__Exercise details__: Work out how many lines in the data that follows contain "Table". Write nothing but the number.

-------- Input records

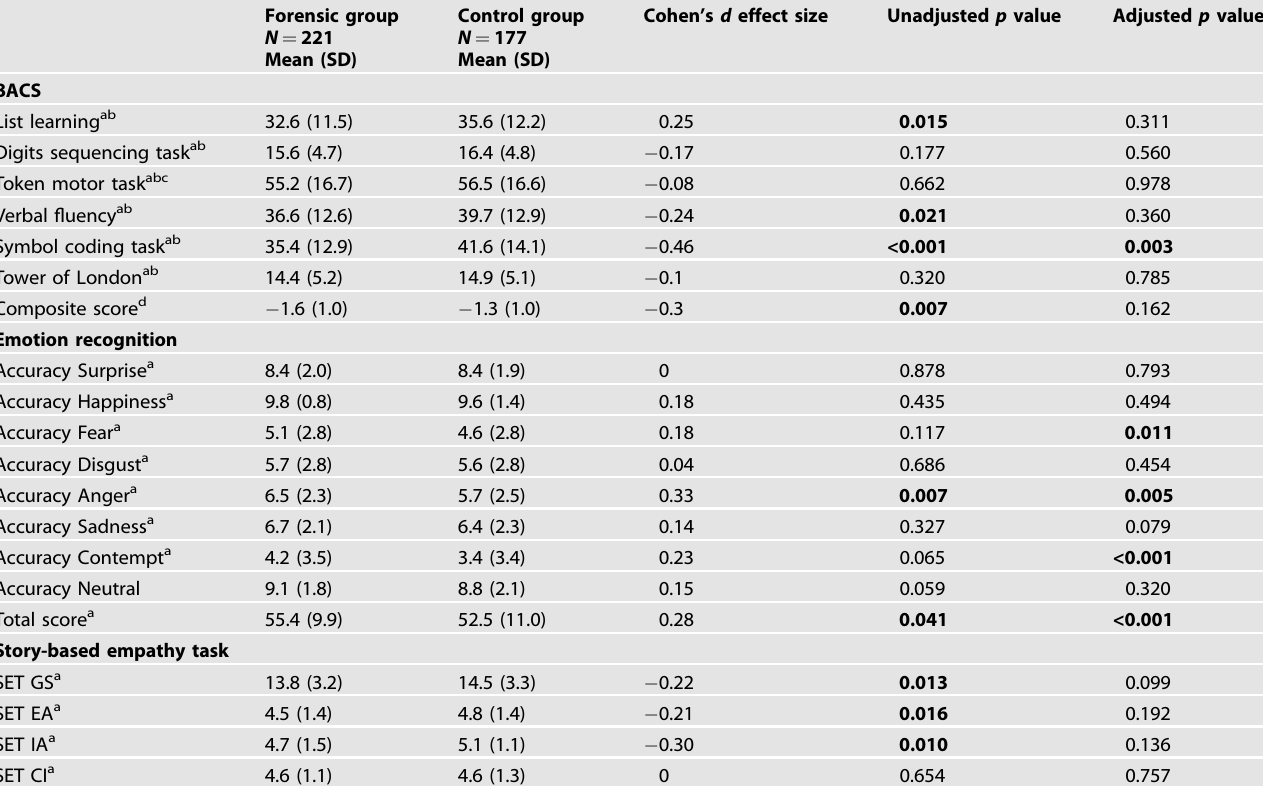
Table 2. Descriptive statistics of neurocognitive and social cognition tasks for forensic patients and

----------------
-------- Input records

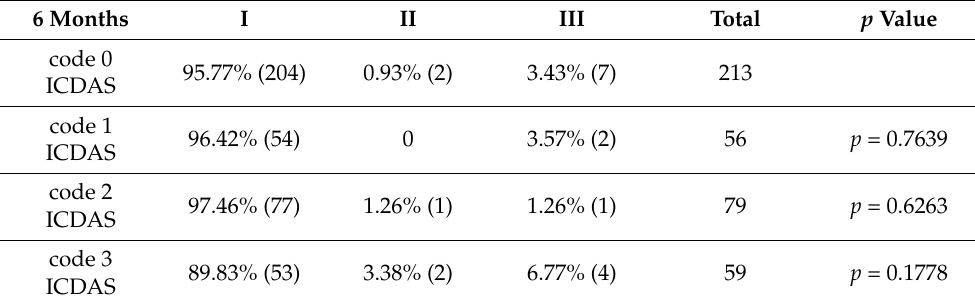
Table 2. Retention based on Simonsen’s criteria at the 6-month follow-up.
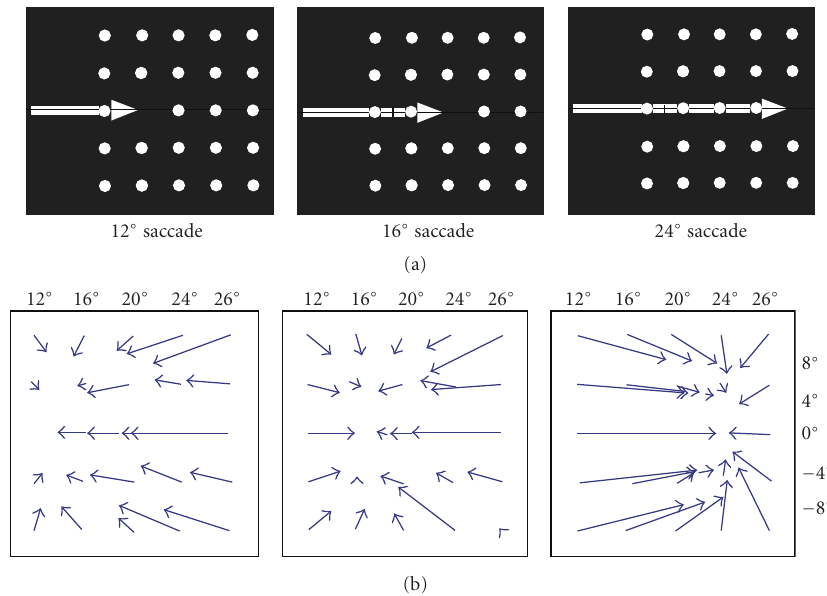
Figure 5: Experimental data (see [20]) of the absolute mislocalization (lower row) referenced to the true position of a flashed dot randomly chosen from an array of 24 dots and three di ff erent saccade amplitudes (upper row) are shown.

----------------

__Written solution__: 2